Tuileries Bahçesinde Öğlen - Adolf Von Menzel. 49x70 Adolf Menzel (1815-1905) - Alman sanatçı, romantik tarihselcilik denilen yönün temsilcisi. Aynı zamanda, belli bir anlamda paradoksal bir figürdür: ressam uzun bir yaşam sürdü - 90 yıl, kendi içinde değişikliklerle dolu büyük bir dönemi kucaklıyor.
Eski zamanlarda, özellikle Antik Hellas'ta ve daha sonra Antik Roma'da, birçoğu yaratıldığından beri sayısız sanat koleksiyonunun başlangıcıydı. Atina Akropolisi'nde, Propylaea'nın (ön kapı) yanında, özellikle sanat galerisi için bir pinacoteca binası inşa edildi (Yunan pinax'ından bir plaktı, çünkü resimler o zamanlar ahşap tahtalara boyanmıştı).
Bir diğer çok ünlü müze Moskova'daki Politeknik Müzesi. Peter I'in doğumunun 200. yıldönümü kutlamaları ile bağlantılı olarak organize edildi ve organizatörler o zamanlar teknolojinin en iyi yurtiçi başarılarını sunmaya çalıştılar.Örneğin demiryolu bölümünde, bir buharlı lokomotif ve demiryolu arabaları ile özel olarak inşa edilmiş bir yolcu istasyonu, denizde - gerçek bir gemi gösterdiler .
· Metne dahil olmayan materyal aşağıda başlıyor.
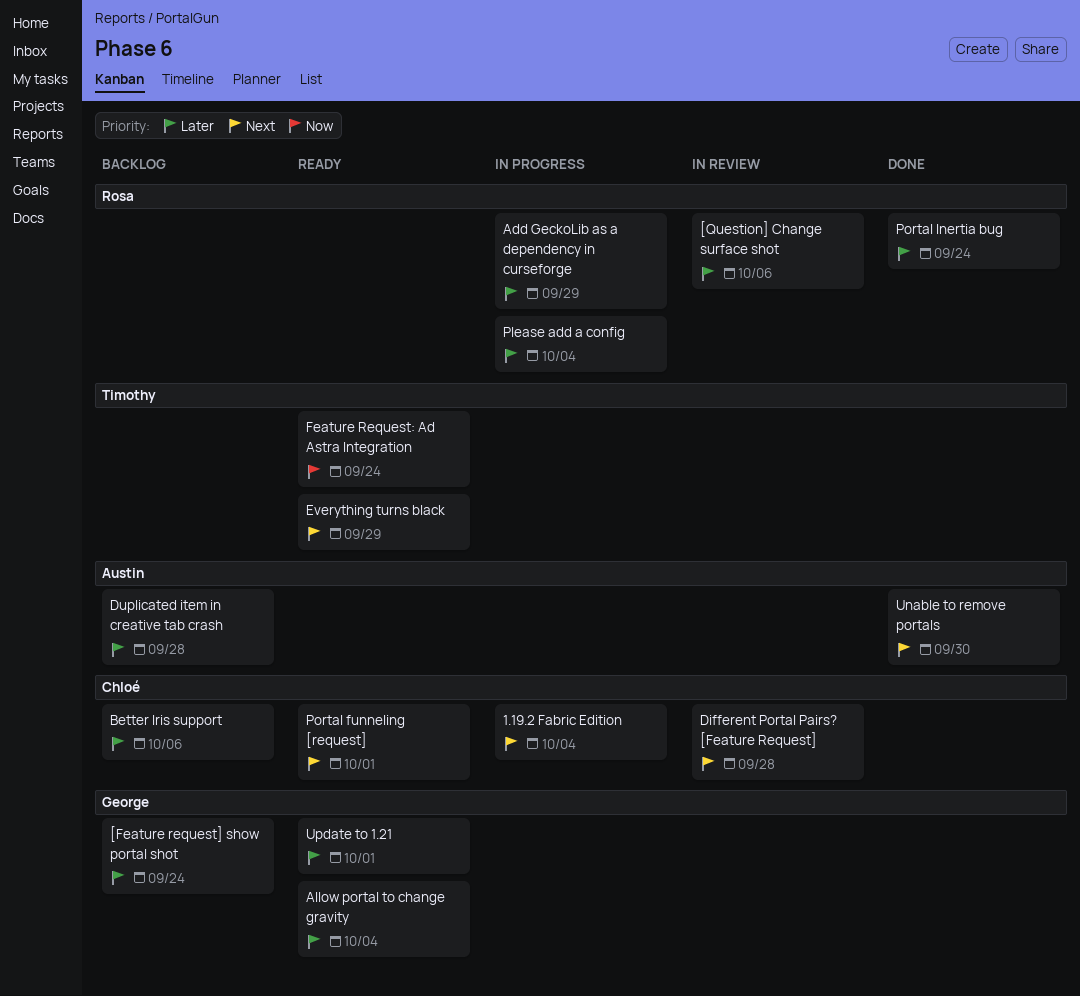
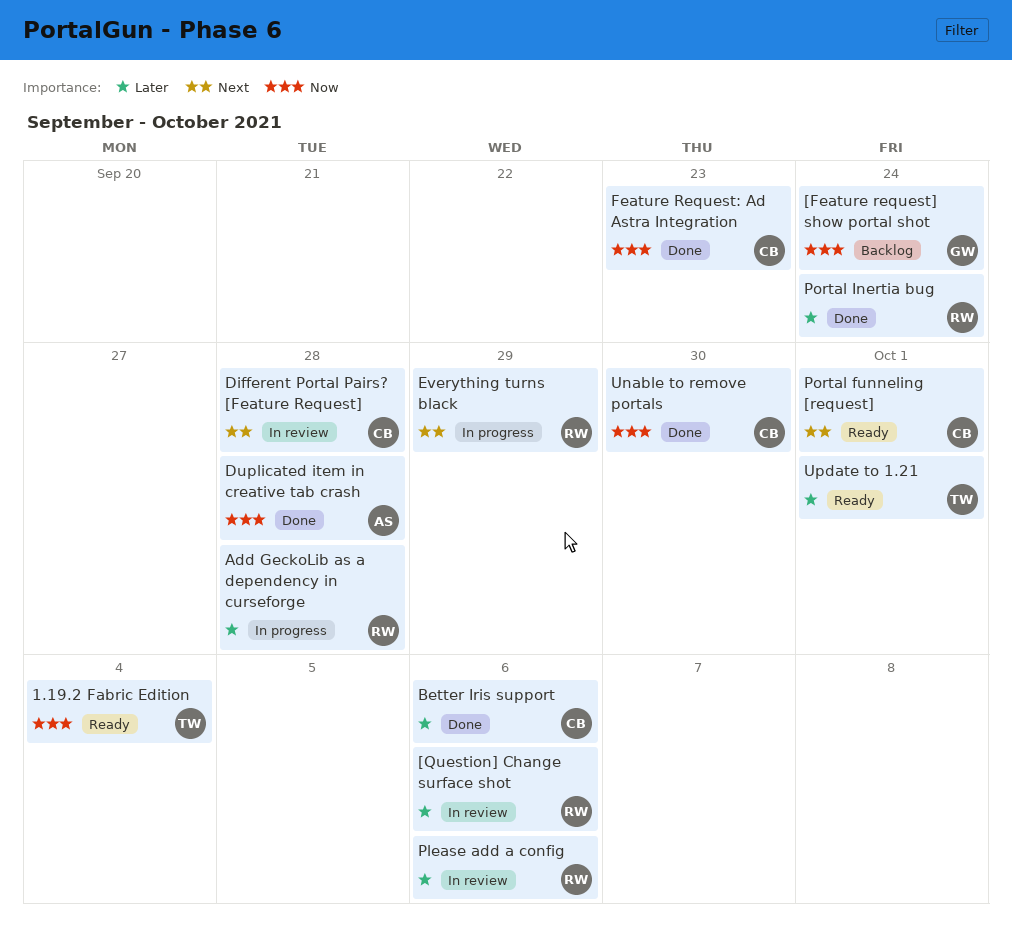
1.19.2 Fabric Edition, status: In progress -> Ready
1.19.2 Fabric Edition, owner: Chloé -> Timothy
1.19.2 Fabric Edition, priority: Next -> Now
[Feature request] show portal shot, priority: Later -> Now
Add GeckoLib as a dependency in curseforge, due: Sep 29 -> Sep 28
Allow portal to change gravity: present -> none
Better Iris support, status: Backlog -> Done
Duplicated item in creative tab crash, status: Backlog -> Done
Duplicated item in creative tab crash, priority: Later -> Now
Everything turns black, status: Ready -> In progress
Everything turns black, owner: Timothy -> Rosa
Feature Request: Ad Astra Integration, status: Ready -> Done
Feature Request: Ad Astra Integration, owner: Timothy -> Chloé
Feature Request: Ad Astra Integration, due: Sep 24 -> Sep 23
Please add a config, status: In progress -> In review
Please add a config, due: Oct 4 -> Oct 6
Unable to remove portals, owner: Austin -> Chloé
Unable to remove portals, priority: Next -> Now
Update to 1.21, owner: George -> Timothy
Orijinal casusluk müzesi Finlandiya'da Tampere şehrinde bulunmaktadır. Müzeye giden 7 numaralı otobüsün, casusluk müzesinin sahibi Teppo Turya'nın yapmak istediği gibi açılış gününde 007 olarak yeniden adlandırılması çok komik. Eğlenceli ve ilginç olduğu ortaya çıktı ve şimdi müzenin içinde ne olduğunu bulalım.
Danimarka Christina, Milan Düşesi portresi - Hans Holbein Genç. 179.1x82.6 Genç Hans Holbein - Batı Avrupa sanatının en büyük portre ressamlarından biri olan Rönesans'ın Alman ressam ve grafik sanatçısı. Uzun bir süre, İngiliz kralı Henry VIII'nin bir ressamıydı.Kişinin görünüşü hakkında bir fikir edinmenin başka bir yolu olmadığı bir dönemde (örneğin, fotoğraflar), mahkeme ressamları, her şeyden önce, modelle maksimum benzerlik elde etmek amacıyla patronları için portreler çizdi.
Venüs'ün tuvaleti - Francois Boucher. 108,3x85,1 Francois Boucher (1703-1770), Rokoko'nun hafif, şenlikli, son derece dekoratif sanatının tipik bir temsilcisiydi. Antoine Watteau'nun sanatı resmini etkiledi, ancak Bush resimlerinde parlayan hafif üzüntüye yabancıydı. Watteau'nun rokoko ruhunu ve Bush'u - eti verdiğini söyleyebiliriz.